::: DOKUMENTTEXT :::
Wir benötigen eine Re-Form unserer Institutionen. Sie wurden im 19. und 20. Jahrhundert entworfen und gestaltet, aber sie passen in dieser Form nicht mehr zu den aktuellen Herausforderungen des 21. Jahrhunderts. Die Innovationsfähigkeit, die sie begründete, wurde durch ihre lange Erfolgsgeschichte überlagert.
Der aktuelle Zustand, strukturell und mental, lässt sich daher prägnant mit einem Zitat Churchills beschreiben, first we shape the architecture then the architectures shapes us. Dieser Satz enthält die Erklärung unserer institutionellen Gegenwart, aber auch eine Ermutigung für die Zukunft. Denn wir werden nicht nur durch die Organisationen von gestern geprägt, sondern können sie auch heute wieder zukunftsfähig für morgen umgestalten. Es geht heute um das Government Design von morgen. Nichts spricht dagegen, wieder zum aktiven Gestalter unserer Institutionen i.S. eines re-shaping zu werden. Es ist eine Frage unserer Haltung. Wir haben es in der Hand.
::: DATENZEILEN :::
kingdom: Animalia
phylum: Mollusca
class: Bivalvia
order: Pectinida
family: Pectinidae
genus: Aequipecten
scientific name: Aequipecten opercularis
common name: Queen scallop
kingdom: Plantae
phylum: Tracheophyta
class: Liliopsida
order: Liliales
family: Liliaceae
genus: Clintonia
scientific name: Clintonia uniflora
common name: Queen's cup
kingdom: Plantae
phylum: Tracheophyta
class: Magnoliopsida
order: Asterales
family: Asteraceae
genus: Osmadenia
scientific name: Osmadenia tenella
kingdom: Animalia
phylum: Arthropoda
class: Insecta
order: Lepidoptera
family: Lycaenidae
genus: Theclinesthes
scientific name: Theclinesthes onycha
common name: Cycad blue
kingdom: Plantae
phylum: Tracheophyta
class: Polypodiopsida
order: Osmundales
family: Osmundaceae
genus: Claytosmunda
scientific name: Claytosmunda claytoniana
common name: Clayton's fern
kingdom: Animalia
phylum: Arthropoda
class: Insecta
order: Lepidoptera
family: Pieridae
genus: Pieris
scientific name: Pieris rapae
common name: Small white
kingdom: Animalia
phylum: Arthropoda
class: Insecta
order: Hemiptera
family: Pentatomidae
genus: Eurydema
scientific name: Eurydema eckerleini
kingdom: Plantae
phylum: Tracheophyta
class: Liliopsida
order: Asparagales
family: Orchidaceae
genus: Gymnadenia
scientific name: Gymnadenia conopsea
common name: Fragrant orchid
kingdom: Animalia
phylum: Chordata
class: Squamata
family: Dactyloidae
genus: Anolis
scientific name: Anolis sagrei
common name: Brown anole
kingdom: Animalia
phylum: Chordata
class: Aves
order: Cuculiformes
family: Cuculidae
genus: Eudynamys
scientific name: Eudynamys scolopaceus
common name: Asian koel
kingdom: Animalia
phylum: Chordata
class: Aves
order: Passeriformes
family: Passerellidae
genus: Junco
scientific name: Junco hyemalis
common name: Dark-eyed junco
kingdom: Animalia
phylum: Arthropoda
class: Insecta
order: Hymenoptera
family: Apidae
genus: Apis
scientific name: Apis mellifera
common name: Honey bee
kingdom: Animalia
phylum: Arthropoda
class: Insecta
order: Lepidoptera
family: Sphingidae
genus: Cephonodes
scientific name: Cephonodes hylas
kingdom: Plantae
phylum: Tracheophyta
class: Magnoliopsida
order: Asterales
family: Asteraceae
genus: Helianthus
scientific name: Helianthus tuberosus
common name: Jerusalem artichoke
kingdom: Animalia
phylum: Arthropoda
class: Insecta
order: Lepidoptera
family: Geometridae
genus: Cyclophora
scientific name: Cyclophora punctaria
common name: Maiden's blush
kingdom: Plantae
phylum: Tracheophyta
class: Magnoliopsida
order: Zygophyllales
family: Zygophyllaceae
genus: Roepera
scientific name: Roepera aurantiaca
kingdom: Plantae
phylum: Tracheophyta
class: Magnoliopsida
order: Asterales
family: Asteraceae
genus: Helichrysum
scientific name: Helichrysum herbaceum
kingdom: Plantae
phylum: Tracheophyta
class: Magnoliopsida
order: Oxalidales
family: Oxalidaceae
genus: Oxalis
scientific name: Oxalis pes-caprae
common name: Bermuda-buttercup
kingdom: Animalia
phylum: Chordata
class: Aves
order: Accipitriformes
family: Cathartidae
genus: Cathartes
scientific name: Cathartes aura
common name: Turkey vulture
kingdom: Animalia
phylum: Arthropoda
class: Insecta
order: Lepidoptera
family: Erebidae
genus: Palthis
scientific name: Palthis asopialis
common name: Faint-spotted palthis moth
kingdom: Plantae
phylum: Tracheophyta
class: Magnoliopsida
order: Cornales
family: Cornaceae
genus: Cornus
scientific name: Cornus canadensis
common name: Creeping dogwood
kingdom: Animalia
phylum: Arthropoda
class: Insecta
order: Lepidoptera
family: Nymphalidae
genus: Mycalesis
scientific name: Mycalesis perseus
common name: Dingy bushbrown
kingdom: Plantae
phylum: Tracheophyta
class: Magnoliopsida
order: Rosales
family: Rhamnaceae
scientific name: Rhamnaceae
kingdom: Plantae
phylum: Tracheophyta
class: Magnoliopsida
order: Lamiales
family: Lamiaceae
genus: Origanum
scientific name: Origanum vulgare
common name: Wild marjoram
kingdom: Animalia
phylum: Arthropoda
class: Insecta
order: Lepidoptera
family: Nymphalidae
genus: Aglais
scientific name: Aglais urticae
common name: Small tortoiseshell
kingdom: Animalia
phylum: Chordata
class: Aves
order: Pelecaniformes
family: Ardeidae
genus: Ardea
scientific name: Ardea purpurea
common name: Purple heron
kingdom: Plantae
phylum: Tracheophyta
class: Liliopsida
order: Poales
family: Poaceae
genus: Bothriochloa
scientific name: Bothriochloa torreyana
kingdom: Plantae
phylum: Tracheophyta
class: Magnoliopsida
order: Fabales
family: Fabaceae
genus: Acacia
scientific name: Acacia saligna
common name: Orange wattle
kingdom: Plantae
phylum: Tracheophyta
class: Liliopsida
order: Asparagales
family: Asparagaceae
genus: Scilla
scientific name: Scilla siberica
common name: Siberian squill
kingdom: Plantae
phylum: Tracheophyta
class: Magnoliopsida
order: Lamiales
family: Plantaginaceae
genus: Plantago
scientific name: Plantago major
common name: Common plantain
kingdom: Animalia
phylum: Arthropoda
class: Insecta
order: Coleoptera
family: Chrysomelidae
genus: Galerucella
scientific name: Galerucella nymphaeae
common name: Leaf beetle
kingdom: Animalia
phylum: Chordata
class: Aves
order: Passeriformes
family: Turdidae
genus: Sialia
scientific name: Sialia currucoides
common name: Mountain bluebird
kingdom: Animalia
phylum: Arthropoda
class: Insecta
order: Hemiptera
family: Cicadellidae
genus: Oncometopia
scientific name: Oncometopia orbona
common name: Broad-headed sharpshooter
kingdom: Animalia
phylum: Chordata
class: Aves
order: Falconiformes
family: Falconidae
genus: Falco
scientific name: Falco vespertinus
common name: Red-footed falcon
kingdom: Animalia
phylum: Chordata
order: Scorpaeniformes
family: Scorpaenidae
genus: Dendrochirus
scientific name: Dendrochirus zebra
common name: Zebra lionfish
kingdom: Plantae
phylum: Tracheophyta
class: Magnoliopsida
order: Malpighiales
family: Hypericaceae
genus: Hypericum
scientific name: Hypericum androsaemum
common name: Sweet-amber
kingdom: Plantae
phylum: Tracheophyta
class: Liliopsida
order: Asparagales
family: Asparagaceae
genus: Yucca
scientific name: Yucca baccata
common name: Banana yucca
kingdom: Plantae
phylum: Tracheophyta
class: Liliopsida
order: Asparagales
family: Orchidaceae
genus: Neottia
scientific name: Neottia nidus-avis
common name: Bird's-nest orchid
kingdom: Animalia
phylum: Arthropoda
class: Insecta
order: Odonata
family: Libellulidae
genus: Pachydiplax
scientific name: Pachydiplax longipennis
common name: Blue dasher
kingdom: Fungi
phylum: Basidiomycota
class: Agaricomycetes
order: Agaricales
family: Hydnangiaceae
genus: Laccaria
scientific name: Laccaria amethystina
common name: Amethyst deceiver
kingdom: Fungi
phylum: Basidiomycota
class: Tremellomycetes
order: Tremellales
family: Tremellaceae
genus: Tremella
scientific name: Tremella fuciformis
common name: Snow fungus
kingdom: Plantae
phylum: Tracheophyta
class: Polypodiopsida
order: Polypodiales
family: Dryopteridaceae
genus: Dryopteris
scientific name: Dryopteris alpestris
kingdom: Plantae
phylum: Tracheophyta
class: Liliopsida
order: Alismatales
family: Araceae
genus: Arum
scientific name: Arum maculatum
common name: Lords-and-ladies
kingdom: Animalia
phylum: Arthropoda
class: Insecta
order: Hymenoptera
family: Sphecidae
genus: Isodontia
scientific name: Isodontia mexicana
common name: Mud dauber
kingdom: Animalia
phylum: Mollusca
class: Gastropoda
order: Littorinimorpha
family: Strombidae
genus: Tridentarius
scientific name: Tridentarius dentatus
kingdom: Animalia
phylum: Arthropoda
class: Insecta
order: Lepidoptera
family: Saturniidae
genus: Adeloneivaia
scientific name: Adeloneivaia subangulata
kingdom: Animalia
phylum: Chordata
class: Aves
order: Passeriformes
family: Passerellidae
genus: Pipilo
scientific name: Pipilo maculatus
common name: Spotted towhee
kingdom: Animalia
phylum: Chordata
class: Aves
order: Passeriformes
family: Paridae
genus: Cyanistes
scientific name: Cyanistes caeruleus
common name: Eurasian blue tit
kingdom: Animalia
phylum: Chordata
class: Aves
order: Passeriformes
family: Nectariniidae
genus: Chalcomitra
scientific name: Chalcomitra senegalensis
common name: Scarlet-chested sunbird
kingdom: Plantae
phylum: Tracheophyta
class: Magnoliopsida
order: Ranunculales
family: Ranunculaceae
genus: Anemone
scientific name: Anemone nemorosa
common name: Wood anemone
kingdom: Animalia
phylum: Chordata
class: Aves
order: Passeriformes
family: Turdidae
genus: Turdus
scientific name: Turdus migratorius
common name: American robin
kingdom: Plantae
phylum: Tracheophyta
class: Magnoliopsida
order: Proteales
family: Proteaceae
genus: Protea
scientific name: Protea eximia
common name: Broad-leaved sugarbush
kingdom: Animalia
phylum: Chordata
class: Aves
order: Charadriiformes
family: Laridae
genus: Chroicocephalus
:::
§ SCHRIFTLICHE AUFGABEN
- 1) Nenne sämtliche Jahrhunderte, die im Dokumenttext erwähnt werden.
- 2) Gib ausschließlich die Zeilen der Auflistung ab der Zeile mit „class: Tremellomycetes“ bis einschließlich zum Ende der Auflistung als JSON-Liste von Strings aus, mit einem String pro Zeile und ohne Leerzeilen.
Dokumenttext und Auflistung sind voneinander unabhängiges Material.

§ ERGEBNISSE JE AUFGABE
- 1) 19. Jahrhundert, 20. Jahrhundert, 21. Jahrhundert

- 2)
[
  "class: Tremellomycetes",
  "order: Tremellales",
  "family: Tremellaceae",
  "genus: Tremella",
  "scientific name: Tremella fuciformis",
  "common name: Snow fungus",
  "kingdom: Plantae",
  "phylum: Tracheophyta",
  "class: Polypodiopsida",
  "order: Polypodiales",
  "family: Dryopteridaceae",
  "genus: Dryopteris",
  "scientific name: Dryopteris alpestris",
  "kingdom: Plantae",
  "phylum: Tracheophyta",
  "class: Liliopsida",
  "order: Alismatales",
  "family: Araceae",
  "genus: Arum",
  "scientific name: Arum maculatum",
  "common name: Lords-and-ladies",
  "kingdom: Animalia",
  "phylum: Arthropoda",
  "class: Insecta",
  "order: Hymenoptera",
  "family: Sphecidae",
  "genus: Isodontia",
  "scientific name: Isodontia mexicana",
  "common name: Mud dauber",
  "kingdom: Animalia",
  "phylum: Mollusca",
  "class: Gastropoda",
  "order: Littorinimorpha",
  "family: Strombidae",
  "genus: Tridentarius",
  "scientific name: Tridentarius dentatus",
  "kingdom: Animalia",
  "phylum: Arthropoda",
  "class: Insecta",
  "order: Lepidoptera",
  "family: Saturniidae",
  "genus: Adeloneivaia",
  "scientific name: Adeloneivaia subangulata",
  "kingdom: Animalia",
  "phylum: Chordata",
  "class: Aves",
  "order: Passeriformes",
  "family: Passerellidae",
  "genus: Pipilo",
  "scientific name: Pipilo maculatus",
  "common name: Spotted towhee",
  "kingdom: Animalia",
  "phylum: Chordata",
  "class: Aves",
  "order: Passeriformes",
  "family: Paridae",
  "genus: Cyanistes",
  "scientific name: Cyanistes caeruleus",
  "common name: Eurasian blue tit",
  "kingdom: Animalia",
  "phylum: Chordata",
  "class: Aves",
  "order: Passeriformes",
  "family: Nectariniidae",
  "genus: Chalcomitra",
  "scientific name: Chalcomitra senegalensis",
  "common name: Scarlet-chested sunbird",
  "kingdom: Plantae",
  "phylum: Tracheophyta",
  "class: Magnoliopsida",
  "order: Ranunculales",
  "family: Ranunculaceae",
  "genus: Anemone",
  "scientific name: Anemone nemorosa",
  "common name: Wood anemone",
  "kingdom: Animalia",
  "phylum: Chordata",
  "class: Aves",
  "order: Passeriformes",
  "family: Turdidae",
  "genus: Turdus",
  "scientific name: Turdus migratorius",
  "common name: American robin",
  "kingdom: Plantae",
  "phylum: Tracheophyta",
  "class: Magnoliopsida",
  "order: Proteales",
  "family: Proteaceae",
  "genus: Protea",
  "scientific name: Protea eximia",
  "common name: Broad-leaved sugarbush",
  "kingdom: Animalia",
  "phylum: Chordata",
  "class: Aves",
  "order: Charadriiformes",
  "family: Laridae",
  "genus: Chroicocephalus"
]